Patente que devemos somar esforços para consolidar tudo isso, ou iniciar um corajoso esforço de revisão e reforma legislativa, de forma sistemática. A última tentativa de fazer uma consolidação de leis ambientais foi há 13 anos, por meio de uma iniciativa do Presidente Collor de Mello. Na ocasião, a Ordem dos Advogados do Brasil organizou uma Comissão Interdisciplinar, que tive a honra de presidir em parceria com o Promotor de Justiça Paulista Antonio Herman Benjamim, que formulou uma proposta de consolidação de Leis, com aproximadamente 400 Artigos, enviada à Presidência da República às vésperas da Conferência das Nações Unidas sobre Meio Ambiente e Desenvolvimento (RIO’92).
Outra proposta de uma Lei Complementar instituindo uma nova Política Nacional Meio Ambiente, contendo as desejadas normas de cooperação, foi apresentada também ao Governo Federal no ano de 1992, resultado de um trabalho intensivo de uma Comissão Especial do CONSEMA (Conselho Estadual de Meio Ambiente de São Paulo), Comissão a qual também tive a honra de presidir, como representante da Ordem dos Advogados do Brasil naquele colegiado.
Em 1993, foi elaborada e apresentada uma nova proposta, batizada de “Código Nacional de Meio Ambiente” e produzida por uma comissão oficial de juristas e técnicos, presidida pelo então Secretário de Estado do Meio Ambiente, Edis Milaré, Comissão nomeada por Decreto do Governador do Estado de São Paulo com o apoio do Ministério do Meio Ambiente e da Amazônia Legal. Essa Comissão, que tive a honra de também integrar, elaborou uma proposta em parte inspirada nos documentos anteriormente citados (conforme reconheciam os considerandos do Decreto Estadual que a criou). O resultado, no entanto, foi dos mais profícuos; embora o Governo Federal de então não tenha adotado a proposta como um Projeto de Lei.

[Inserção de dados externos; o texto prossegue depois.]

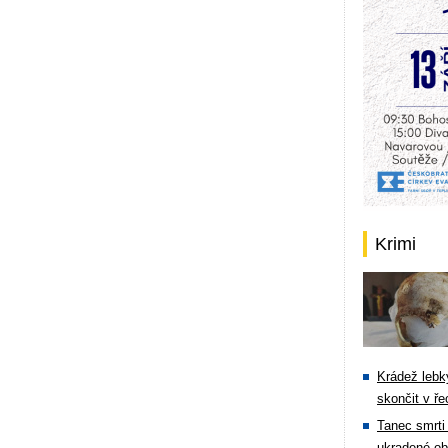
Krimi
Krádež lebky
skončit v ře
Tanec smrti 
ukradené ob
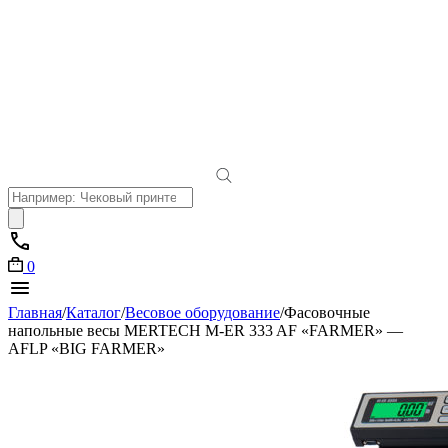
Поиск
товаров
0
Главная
/
Каталог
/
Весовое оборудование
/
Фасовочные
напольные весы MERTECH M-ER 333 AF «FARMER» —
AFLP «BIG FARMER»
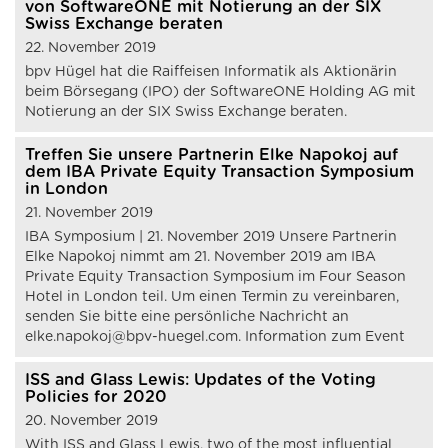
von SoftwareONE mit Notierung an der SIX
Swiss Exchange beraten
22. November 2019
bpv Hügel hat die Raiffeisen Informatik als Aktionärin
beim Börsegang (IPO) der SoftwareONE Holding AG mit
Notierung an der SIX Swiss Exchange beraten.
Treffen Sie unsere Partnerin Elke Napokoj auf
dem IBA Private Equity Transaction Symposium
in London
21. November 2019
IBA Symposium | 21. November 2019 Unsere Partnerin
Elke Napokoj nimmt am 21. November 2019 am IBA
Private Equity Transaction Symposium im Four Season
Hotel in London teil. Um einen Termin zu vereinbaren,
senden Sie bitte eine persönliche Nachricht an
elke.napokoj@bpv-huegel.com. Information zum Event
ISS and Glass Lewis: Updates of the Voting
Policies for 2020
20. November 2019
With ISS and Glass Lewis, two of the most influential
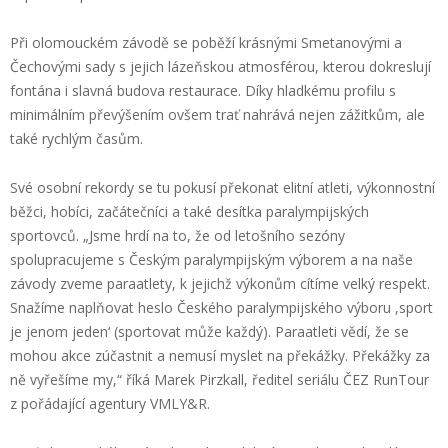
Při olomouckém závodě se poběží krásnými
Smetanovými a
Čechovými
sady s jejich lázeňskou atmosférou, kterou dokreslují
fontána i slavná budova restaurace. Díky hladkému profilu s
minimálním převýšením ovšem trať nahrává
nejen zážitkům, ale
také rychlým časům.
Své osobní rekordy se tu pokusí překonat elitní atleti, výkonnostní
běžci
,
hobíci
,
začátečníci a také desítka paralympijských
sportovců
.
„Jsme hrdí na to, že
od letošního
sezóny
spolupracujeme s Českým paralympijským
výborem
a na naše
závody zveme
paraatlety
, k jejichž výkonům cítíme velký respekt
.
S
nažíme naplňovat heslo Českého paralympijského
výboru
,
sport
je jenom jeden
‘
(sportovat může každý).
Paraatleti
vědí, že
se
mohou akce zúčastnit a nemusí myslet na překážky. Překážky za
ně vyřešíme my
,
“
říká Marek
Pirzkall
, ředitel
seriálu ČEZ
RunTour
z pořádající agentury VMLY&R.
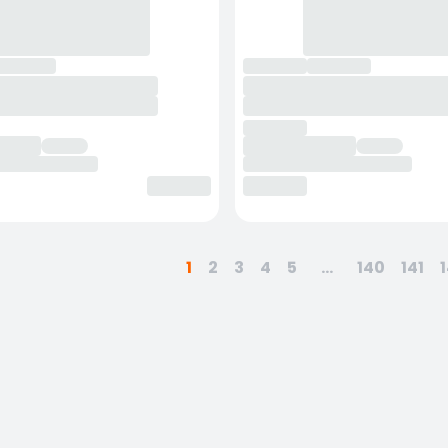
1
2
3
4
5
...
140
141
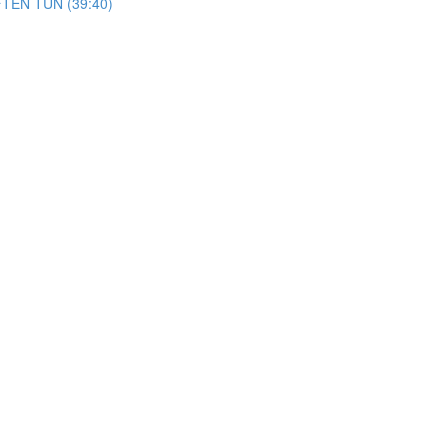
TEN TUN (39:40)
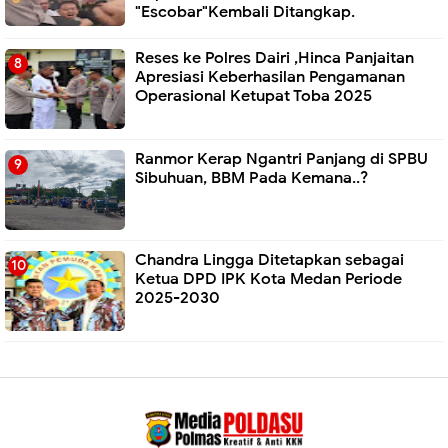
"Escobar"Kembali Ditangkap.
Reses ke Polres Dairi ,Hinca Panjaitan
Apresiasi Keberhasilan Pengamanan
Operasional Ketupat Toba 2025
Ranmor Kerap Ngantri Panjang di SPBU
Sibuhuan, BBM Pada Kemana..?
Chandra Lingga Ditetapkan sebagai
Ketua DPD IPK Kota Medan Periode
2025-2030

No decorrer dos anos seguintes do “Código Nacional de Meio Ambiente” foram destacados capítulos, que acabaram por constituir diplomas legais autônomos hoje em vigor – exemplo maior é a própria Lei 9.605/98 – Lei de Crimes Ambientais e Infrações Administrativas contra o Meio Ambiente.
Recentemente, a Consolidação das Leis Ambientais foi encaminhada como Projeto de Lei pelo Deputado Federal Bonifácio Andrada (PSDB/MG), e, atualmente, encontra-se em análise no Congresso Nacional. O conteúdo do PL e a oportunidade do processo legislativo são suficientes para fazer uma legislação enxuta e excelente. O esforço para uma consolidação, ou uma revisão legislativa eficaz e corajosa, portanto, urge!
O grande embaraço, que impede a reformulação de nossa legislação ambiental, encontra-se na previsível reação dos setores retrógrados do movimento ambientalista e dos tecno-burocratas encastelados no Poder Público, que preferem manter os entraves burocráticos ao risco de perder poder ou ver a norma flexibilizada em uma reforma que lhes tolha o poder. Quanto mais tempo o Brasil adiar a reformulação da legislação ambiental, maior será o prejuízo para a economia e para o Estado Democrático de Direito.